La recesión de dos caídas

En el libro La recesión de la economía mundial. Colapso del modelo único se muestra que la reactivación de la economía estadounidense.

En el libro La recesión de la economía mundial. Colapso del modelo único se muestra que la reactivación de la economía estadounidense, que se observó en agosto de 2009, no había generado los estímulos de ahorro y de la balanza de pagos que permitiera sostener la recuperación por sí sola. La caída de los activos, la revaluación del dólar y el retiro de los estímulos fiscales en algún momento retornarían el sistema a la posición inicial. En efecto, en junio señalé que la economía de Estados Unidos se había desacelerado y recientemente notifiqué que estaba en la antesala de una nueva recesión.

Las causas de la recesión de dos caídas no se pueden entender dentro de las concepciones clásicas, neoclásicas y keynesianas.
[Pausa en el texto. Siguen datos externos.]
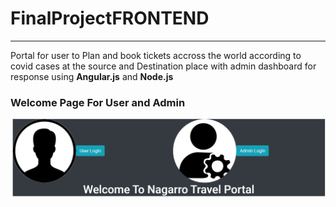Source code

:   # FinalProjectFRONTEND
---
Portal for user to Plan and book tickets accross the world according to covid cases at the source and Destination place with admin dashboard for response using **Angular.js** and **Node.js**

### Welcome Page For User and Admin


![Entry Page](https://github.com/ayush11-11/Travel-Management-Portal/blob/master/src/assets/images/EntryPage.PNG "Logo Title Text 1")
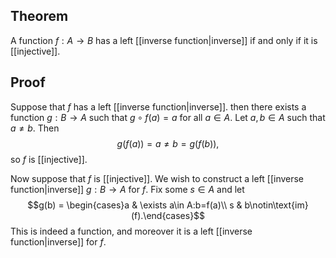 ## Theorem
A function $f:A\to B$ has a left [[inverse function|inverse]] if and only if it is [[injective]].
## Proof
Suppose that $f$ has a left [[inverse function|inverse]]. then there exists a function $g:B\to A$ such that $g\circ f(a) = a$ for all $a\in A$. Let $a,b \in A$ such that $a\neq b$. Then $$g(f(a)) = a \neq b = g(f(b)),$$ so $f$ is [[injective]].

Now suppose that $f$ is [[injective]]. We wish to construct a left [[inverse function|inverse]] $g:B\to A$ for $f$. Fix some $s\in A$ and let $$g(b) = \begin{cases}a & \exists a\in A:b=f(a)\\ s & b\notin\text{im}(f).\end{cases}$$ This is indeed a function, and moreover it is a left [[inverse function|inverse]] for $f$. 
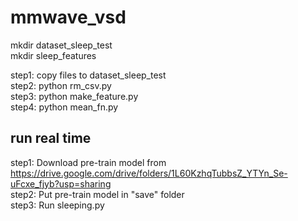# mmwave_vsd
mkdir dataset_sleep_test  
mkdir sleep_features

step1: copy files to dataset_sleep_test    
step2: python rm_csv.py  
step3: python make_feature.py  
step4: python mean_fn.py  
 
## run real time
step1: Download pre-train model from https://drive.google.com/drive/folders/1L60KzhqTubbsZ_YTYn_Se-uFcxe_fjyb?usp=sharing  
step2: Put pre-train model in "save" folder  
step3: Run sleeping.py  
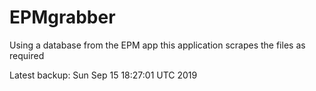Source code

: # EPMgrabber
Using a database from the EPM app this application scrapes the files as required


Latest backup: Sun Sep 15 18:27:01 UTC 2019
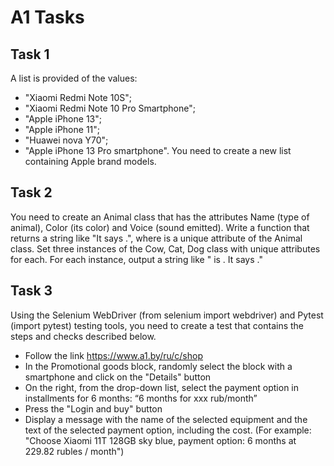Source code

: # A1 Tasks

## Task 1

A list is provided of the values:
- "Xiaomi Redmi Note 10S";
- "Xiaomi Redmi Note 10 Pro Smartphone";
- "Apple iPhone 13";
- "Apple iPhone 11";
- "Huawei nova Y70";
- "Apple iPhone 13 Pro smartphone".
You need to create a new list containing Apple brand models.

## Task 2

You need to create an Animal class that has the attributes Name (type of animal), Color (its color) and Voice (sound emitted).
Write a function that returns a string like "It says <Voice>.", where <Voice> is a unique attribute of the Animal class.
Set three instances of the Cow, Cat, Dog class with unique attributes for each. For each instance, output a string like "<Name> is <Color>. It says <Voice>."

## Task 3

Using the Selenium WebDriver (from selenium import webdriver) and Pytest (import pytest) testing tools, you need to create a test that contains the steps and checks described below.

- Follow the link https://www.a1.by/ru/c/shop
- In the Promotional goods block, randomly select the block with a smartphone and click on the "Details" button
- On the right, from the drop-down list, select the payment option in installments for 6 months: “6 months for xxx rub/month”
- Press the "Login and buy" button
- Display a message with the name of the selected equipment and the text of the selected payment option, including the cost. (For example: "Choose Xiaomi 11T 128GB sky blue, payment option: 6 months at 229.82 rubles / month")
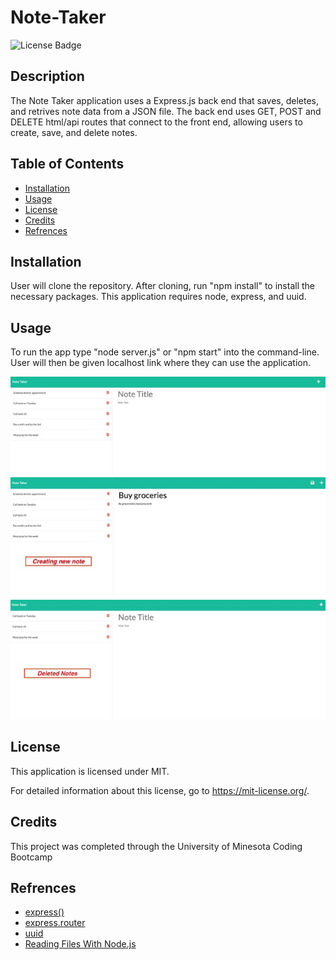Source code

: # Note-Taker

![License Badge](https://img.shields.io/badge/license-MIT-yellow)

## Description
The Note Taker application uses a Express.js back end that saves, deletes, and retrives note data from a JSON file. The back end uses GET, POST and DELETE html/api routes that connect to the front end, allowing users to create, save, and delete notes.

## Table of Contents

- [Installation](#installation)
- [Usage](#usage)
- [License](#license)
- [Credits](#credits)
- [Refrences](#refrences)


## Installation
User will clone the repository. After cloning, run "npm install" to install the necessary packages. This application requires node, express, and uuid.


## Usage
To run the app type "node server.js" or "npm start" into the command-line. User will then be given localhost link where they can use the application.

![image of saved notes](./assets/save-note.jpeg)
![image of creating a note](./assets/create-note.jpeg)
![image of deleting notes](./assets/delete-notes.jpeg)


## License
This application is licensed under MIT.

For detailed information about this license, go to https://mit-license.org/.


## Credits
This project was completed through the University of Minesota Coding Bootcamp

## Refrences
* [express()](https://expressjs.com/en/4x/api.html#express)
* [express.router](https://expressjs.com/en/guide/routing.html)
* [uuid](https://www.npmjs.com/package/uuid)
* [Reading Files With Node.js](https://nodejs.dev/en/learn/reading-files-with-nodejs/)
En todos estos enfoques se presume que la tasa de interés cero y la ampliación del gasto público generan multiplicadores que elevan el producto y luego permiten retirarlos sin afectar la reactivación. La recuperación se interpreta como un estado de equilibrio que tiende a mantenerse por sí solo.

La realidad es muy distinta. Cuando la tasa de interés llega a cero, se configura un estado de desequilibrio. La política monetaria es inefectiva, porque el público no está dispuesto a recibir la liquidez. Por su parte, la política fiscal sólo tiene un multiplicador ligeramente mayor que uno (por cada peso de aumento del gasto, el ingreso nacional se incrementa en algo similar).

Aún más diciente, su impacto sobre el producto se da por una sola vez y para sostenerlo habría que incrementarlo en los períodos siguientes. Así, el estímulo fiscal de US$780 mil millones aplicado en Estados Unidos tenía que ampliarse en el período siguiente para mantener el crecimiento de 4,5% del producto de principios de año y evitar que en seis meses cayera a cero.

A estas alturas no se ha entendido que el verdadero origen de la crisis es el exceso de ahorro mundial, que tiene su epicentro en Estados Unidos. Por tratarse de un fenómeno global, las condiciones de Estados Unidos se transfieren al resto del mundo por la vía de los flujos financieros, la producción y exportación industrial y la bolsa.

La economía colombiana, por estar montada en la burbuja de la inversión extranjera, es especialmente vulnerable. La reactivación que se observó en el primer trimestre se originó en la entrada de capitales que propició la revaluación, elevó los precios de los activos y disparó las ventas de productos importados. Sin embargo, el sistema no es sostenible. Al mismo tiempo, la revaluación reduce la producción de bienes transables destinados a la exportación y al mercado interno, y desplaza la mano de obra al desempleo y la informalidad.

Así, la expansión ocasionada por la especulación y el déficit fiscal es contrarrestada por el debilitamiento de la balanza de pagos, que se verá acentuado por la caída de la economía mundial y en particular de Estados Unidos. La economía colombiana está regresando a un estado de deficiencia de demanda efectiva y restricción externa que deprimirá la producción y el empleo.

En efecto, en los últimos dos meses se observa una fuerte caída en la construcción, el empleo formal, las exportaciones no tradicionales, la agricultura y la industria, con todos los visos de acentuarse. La expansión de la economía se explica cada vez más por la minería y la inversión pública. Al igual que Estados Unidos, la recuperación no genera las condiciones para mantenerse.